— What to do —
Continue the mailing-list reply below about raising the Fusion vector size limit without breaking the One Definition Rule, picking up right after its final line.

** Extract to read follows **

Boost Users :
Subject: Re: [Boost-users] Signals2 benchmark
From: Michael Powell (mwpowellhtx_at_[hidden])
Date: 2015-02-10 11:53:47
On Tue, Feb 10, 2015 at 10:15 AM, Nevin Liber <nevin_at_[hidden]> wrote:
> On 10 February 2015 at 06:49, Michael Powell <mwpowellhtx_at_[hidden]> wrote:
>> > #define FUSION_MAX_VECTOR_SIZE 20
>> I could be wrong, but isn't Fusion (or Spirit, etc) header-only?
> Yes, but I'm not sure what that has to do with solving the ODR violation
> problem. Quite the opposite; it contributes to the problem.
>> > So, without rebuilding the entire world, how do I increase the maximum
>> > size
>> > of a Fusion vector without an ODR violation??
>> I'm not sure what you mean, ODR violation?
> ODR, or One Definition Rule, basically says that you cannot redefine a
> function or class within a program. See
> <http://en.cppreference.com/w/cpp/language/definition> for a more detailed
> explanation, or N4296 section [basic.def.odr] to read the specifics of what
> the standard says about it. It's fundamental to C++.
ODR itself I understand. To my knowledge, you can't apply it to
template, header only libraries.
Abandon your notion of ODR. Where Fusion, Spirit, etc, are concerned,
AFAIK, it's irrelevant. These are C++ template-based, which means by
definition, their 'definition' may be different from instance to
instance, but the underlying pattern is consistent, interface driven,
etc. That's a fundamental SOLID principle.
>> To appreciate where you are
>> coming from, I assume you have at least built boost and have worked
>> with it to some extent?
>> > This is a huge problem with global flags.

** End of Extract to read **
** Record extracts follows **

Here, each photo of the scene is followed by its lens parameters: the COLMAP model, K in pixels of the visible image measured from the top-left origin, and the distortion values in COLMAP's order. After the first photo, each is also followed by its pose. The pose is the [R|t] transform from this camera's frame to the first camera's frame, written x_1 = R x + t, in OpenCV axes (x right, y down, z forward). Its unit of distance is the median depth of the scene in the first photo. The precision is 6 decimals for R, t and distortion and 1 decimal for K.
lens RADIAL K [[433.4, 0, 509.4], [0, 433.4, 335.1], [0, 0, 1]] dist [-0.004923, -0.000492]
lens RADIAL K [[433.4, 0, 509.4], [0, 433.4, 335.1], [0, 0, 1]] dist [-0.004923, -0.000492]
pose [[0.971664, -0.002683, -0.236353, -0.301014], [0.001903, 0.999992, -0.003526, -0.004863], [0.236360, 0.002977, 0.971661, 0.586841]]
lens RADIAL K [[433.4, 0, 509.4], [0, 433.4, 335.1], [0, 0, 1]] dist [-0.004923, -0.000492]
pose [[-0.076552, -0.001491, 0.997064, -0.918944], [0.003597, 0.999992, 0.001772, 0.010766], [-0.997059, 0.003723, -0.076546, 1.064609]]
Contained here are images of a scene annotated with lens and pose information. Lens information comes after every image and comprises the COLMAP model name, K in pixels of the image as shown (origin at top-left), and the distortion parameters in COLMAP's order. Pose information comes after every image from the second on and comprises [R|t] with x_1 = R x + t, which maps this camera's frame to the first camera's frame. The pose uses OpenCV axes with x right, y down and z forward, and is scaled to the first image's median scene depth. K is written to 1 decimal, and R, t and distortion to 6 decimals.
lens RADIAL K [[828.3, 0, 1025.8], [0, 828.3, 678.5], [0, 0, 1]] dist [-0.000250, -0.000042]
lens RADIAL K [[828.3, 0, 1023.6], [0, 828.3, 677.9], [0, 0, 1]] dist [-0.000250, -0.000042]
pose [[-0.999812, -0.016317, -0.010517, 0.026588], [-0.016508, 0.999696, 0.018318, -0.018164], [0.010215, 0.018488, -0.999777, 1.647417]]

** End of Record extracts **

— Answer space —
>> I don't think it's the mountain you think it is.
>> Once you build the Boost libs in an iteration, or application life
>> cycle, unless there's been a Boost patch or upgrade, you generally
>> never need to touch it again.
>> Everything else is header-only. Yes, you sometimes declare fully or
>> partially specialized templates (or at least, I do), but this is a
>> 'trivial' part of using template header-only resources.
>> > [Note: I am not criticizing Boost.Fusion here, as they really didn't
>> > have a
>> > choice in a pre-variadic template world.]
>> >> You'd almost certainly use namespaces or template parameters to make
>> >> symbol unique the two implementations.
>> > Again, how do you do this if you are using compile time switches?
>> > Please
>> > post some sample code showing the technique you envision for users.
>> AFAIK, compile time switches are injected via whatever project headers
>> you are using. In a Microsoft Visual C++ world, for example, that is
>> the *vcsproj* file, to my knowledge, usually via project settings. But
>> once these are established, you focus can (and should) be on the
>> problem solution / application at hand.
> I don't see how any of that addresses the problem I mentioned. If I use a
> third party library that
> #define FUSION_MAX_VECTOR_SIZE 20
> and I need to
> #define FUSION_MAX_VECTOR_SIZE 50
> how does that not lead to an ODR violation? This is still an issue even if
> that third party library only used Boost.Fusion in its implementation.
It sounds to me as though there are secondary, or even tertiary+,
dependencies involved. You would need cooperation from your vendor, or
access to the source, in order to do what you want it seems.